The recommendations they make in this report are:

  1. Research the economic and social costs of CSA.
  2. Fund core support services.
  3. Collect data on the demand for support and ring-fence money to meet that demand.
  4. Inform professionals how to respond in a trauma informed way.
  5. Have a government public health campaign to destroy CSA myths and stereotypes

I’m happy with these recommendations. It is clear in my research how underfunded mental health services are and how poorly professionals can react to CSA disclosure as well as how badly this impacts individuals who have experienced CSA. The fifth recommendation is key – stigma and stereotyping makes recovering so much harder.

I hope that the government takes this report on board – it makes financial and moral sense to do so. I’ll look forward to reading the other reports when they are released. Many thanks to everyone who contributed to my research.

 

CSA, Memory and Dissociation

Ibbotson, Karen; Memory I
‘Memory I’ by Karen Ibbotson, Gallery Oldham

During my research it has become clear that people who have experienced CSA do not know about advances in CSA research. This is no fault of theirs but instead reflects how taboo the subject is. Nobody talks about it but lots of people experience it. I want to share up to date information about CSA research and the first topic is memories.

Dissociation

Traumatic experiences are difficult for the person to experience. Animals sometimes freeze when they cannot escape a situation. Humans are no different. It is common for the individual to dissociate and attempt to mentally leave the situation. Dissociation is defined by MIND as ‘an experience where you feel disconnected in some way from the world around you or from yourself.’ During the traumatic incident the person might enter an altered sense of reality, detached from the self and time. Children are more likely to dissociate so people who have experience childhood sexual abuse frequently experience this. What does this mean for them as an adult?

Memory Gaps

Amnesia is common following dissociation, as this state might affect how memory is stored. The person may struggle to recall facts about the incident(s) or even that it took place at all. It does seem however that emotions and sensations around the event(s) are retained, which means that someone can feel fear, for example, without remembering why. Many people find memories returning later, often in adulthood.

PTSD and other Conditions

Dissociation raises the risk of long term conditions such as Complex-PTSD. With C-PTSD things that remind the person of the traumatic experience (triggers) lead to a re-experiencing of that event. This does not necessarily mean a complete flashback but can mean the re-experiencing of emotions as described above. There is further information about C-PTSD here on the NHS site.

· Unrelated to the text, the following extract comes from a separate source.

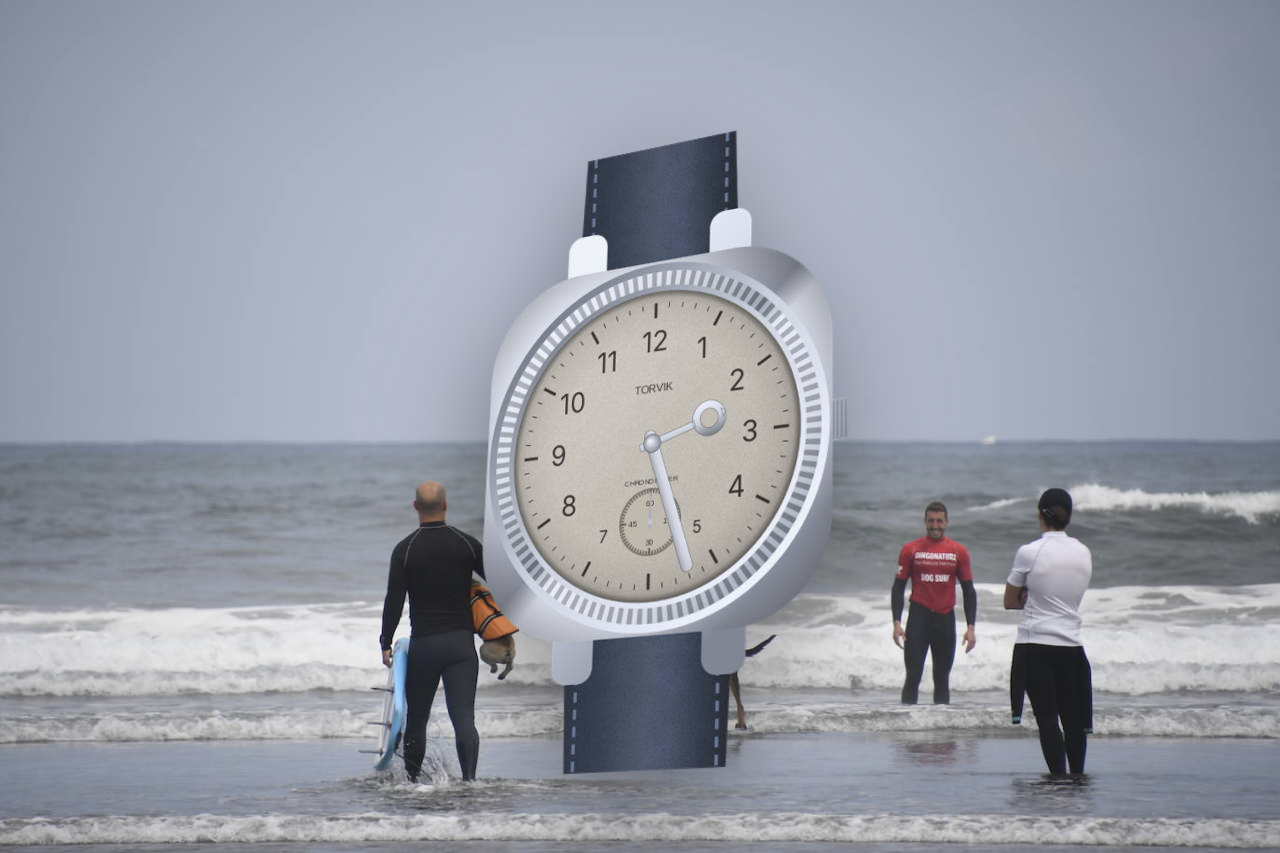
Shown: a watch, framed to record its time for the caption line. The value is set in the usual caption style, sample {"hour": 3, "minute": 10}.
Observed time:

There are other dissociative conditions such as Dissociative Identity Disorder, see the MIND link here, that are again tied to early trauma.

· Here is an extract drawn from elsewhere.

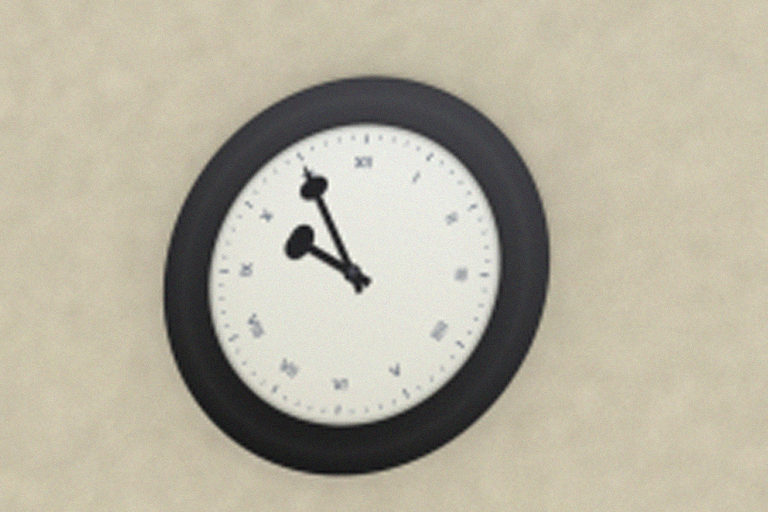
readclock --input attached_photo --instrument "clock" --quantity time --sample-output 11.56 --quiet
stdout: 9.55
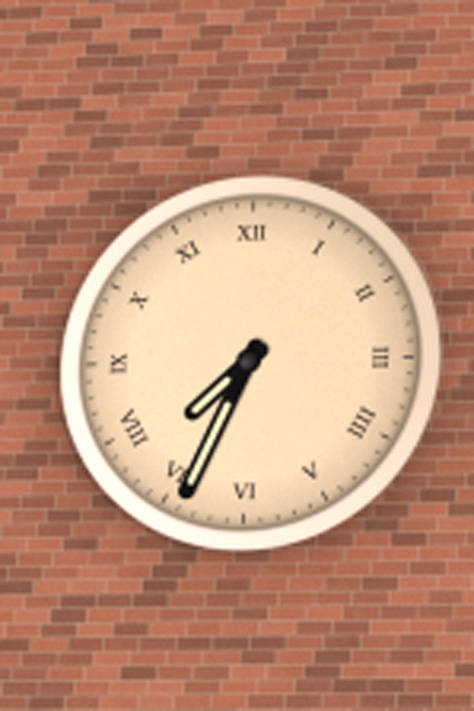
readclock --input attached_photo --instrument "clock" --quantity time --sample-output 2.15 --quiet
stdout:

To sum up memory gaps and even total amnesia is common in people who have experienced childhood sexual abuse. It is a consequence of the body trying to deal with an traumatic experience. C-PTSD is also common and may be, in part, a consequence of that dissociation.

References:

Scaer, R.C., 2001. The Neurophysiology of Dissociation & Chronic Disease. Applied Psychophysiology and Biofeedback, 26(1), pp.73–91.

Van der Kolk, B., 2014. The Body Keeps the Score: Mind, Brain and Body in the Transformation of Trauma, London: Viking.